*** Opening Material for this task ***

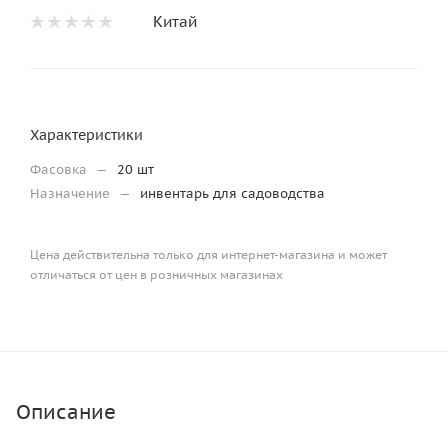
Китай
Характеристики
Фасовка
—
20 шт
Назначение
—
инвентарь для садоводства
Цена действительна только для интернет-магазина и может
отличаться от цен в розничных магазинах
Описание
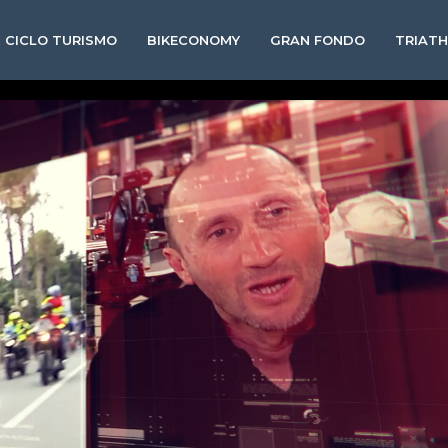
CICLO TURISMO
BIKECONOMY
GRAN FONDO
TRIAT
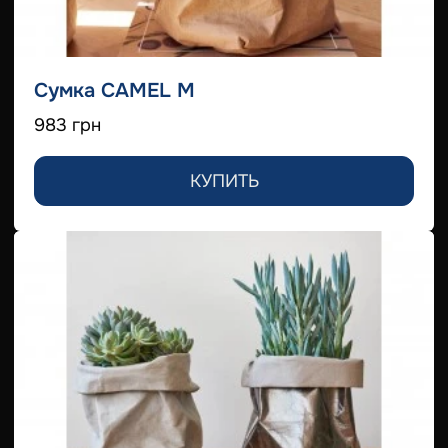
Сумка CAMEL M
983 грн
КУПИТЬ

*** Closing Material for this task ***

■ Task to complete
Copy the text of these records line for line, leaving out the pictures.

■ Response to the task
Китай
Характеристики
Фасовка
—
20 шт
Назначение
—
инвентарь для садоводства
Цена действительна только для интернет-магазина и может
отличаться от цен в розничных магазинах
Описание
CICLO TURISMO
BIKECONOMY
GRAN FONDO
TRIAT
Сумка CAMEL M
983 грн
КУПИТЬ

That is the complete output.